*DIRECTIONS FOR THIS TASK*. Each of the records below must be reproduced exactly.
+ + +
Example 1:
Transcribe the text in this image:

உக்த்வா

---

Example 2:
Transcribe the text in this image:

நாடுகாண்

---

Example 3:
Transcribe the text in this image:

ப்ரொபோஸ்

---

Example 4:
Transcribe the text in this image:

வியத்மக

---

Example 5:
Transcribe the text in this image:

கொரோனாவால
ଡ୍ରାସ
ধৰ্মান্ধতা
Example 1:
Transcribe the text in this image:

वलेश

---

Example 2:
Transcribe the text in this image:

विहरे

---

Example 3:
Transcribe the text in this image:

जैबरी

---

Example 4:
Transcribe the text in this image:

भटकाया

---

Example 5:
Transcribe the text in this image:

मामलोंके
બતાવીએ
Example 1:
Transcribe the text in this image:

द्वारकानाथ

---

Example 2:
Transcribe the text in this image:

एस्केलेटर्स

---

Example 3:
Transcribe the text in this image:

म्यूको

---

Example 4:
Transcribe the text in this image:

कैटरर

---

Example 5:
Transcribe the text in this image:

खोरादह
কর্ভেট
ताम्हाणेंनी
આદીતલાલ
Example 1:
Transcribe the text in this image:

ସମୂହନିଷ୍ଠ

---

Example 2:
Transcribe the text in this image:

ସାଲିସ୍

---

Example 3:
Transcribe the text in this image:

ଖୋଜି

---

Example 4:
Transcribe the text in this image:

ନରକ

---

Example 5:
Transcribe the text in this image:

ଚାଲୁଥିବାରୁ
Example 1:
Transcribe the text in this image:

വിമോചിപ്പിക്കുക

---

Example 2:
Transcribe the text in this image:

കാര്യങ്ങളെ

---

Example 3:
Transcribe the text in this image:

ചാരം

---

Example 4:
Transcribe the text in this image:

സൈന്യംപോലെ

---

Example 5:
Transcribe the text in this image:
+ + +
*ANSWER SECTION*.
Example 1:
Transcribe the text in this image:

உக்த்வா

---

Example 2:
Transcribe the text in this image:

நாடுகாண்

---

Example 3:
Transcribe the text in this image:

ப்ரொபோஸ்

---

Example 4:
Transcribe the text in this image:

வியத்மக

---

Example 5:
Transcribe the text in this image:

கொரோனாவால
ଡ୍ରାସ
ধৰ্মান্ধতা
Example 1:
Transcribe the text in this image:

वलेश

---

Example 2:
Transcribe the text in this image:

विहरे

---

Example 3:
Transcribe the text in this image:

जैबरी

---

Example 4:
Transcribe the text in this image:

भटकाया

---

Example 5:
Transcribe the text in this image:

मामलोंके
બતાવીએ
Example 1:
Transcribe the text in this image:

द्वारकानाथ

---

Example 2:
Transcribe the text in this image:

एस्केलेटर्स

---

Example 3:
Transcribe the text in this image:

म्यूको

---

Example 4:
Transcribe the text in this image:

कैटरर

---

Example 5:
Transcribe the text in this image:

खोरादह
কর্ভেট
ताम्हाणेंनी
આદીતલાલ
Example 1:
Transcribe the text in this image:

ସମୂହନିଷ୍ଠ

---

Example 2:
Transcribe the text in this image:

ସାଲିସ୍

---

Example 3:
Transcribe the text in this image:

ଖୋଜି

---

Example 4:
Transcribe the text in this image:

ନରକ

---

Example 5:
Transcribe the text in this image:

ଚାଲୁଥିବାରୁ
Example 1:
Transcribe the text in this image:

വിമോചിപ്പിക്കുക

---

Example 2:
Transcribe the text in this image:

കാര്യങ്ങളെ

---

Example 3:
Transcribe the text in this image:

ചാരം

---

Example 4:
Transcribe the text in this image:

സൈന്യംപോലെ

---

Example 5:
Transcribe the text in this image:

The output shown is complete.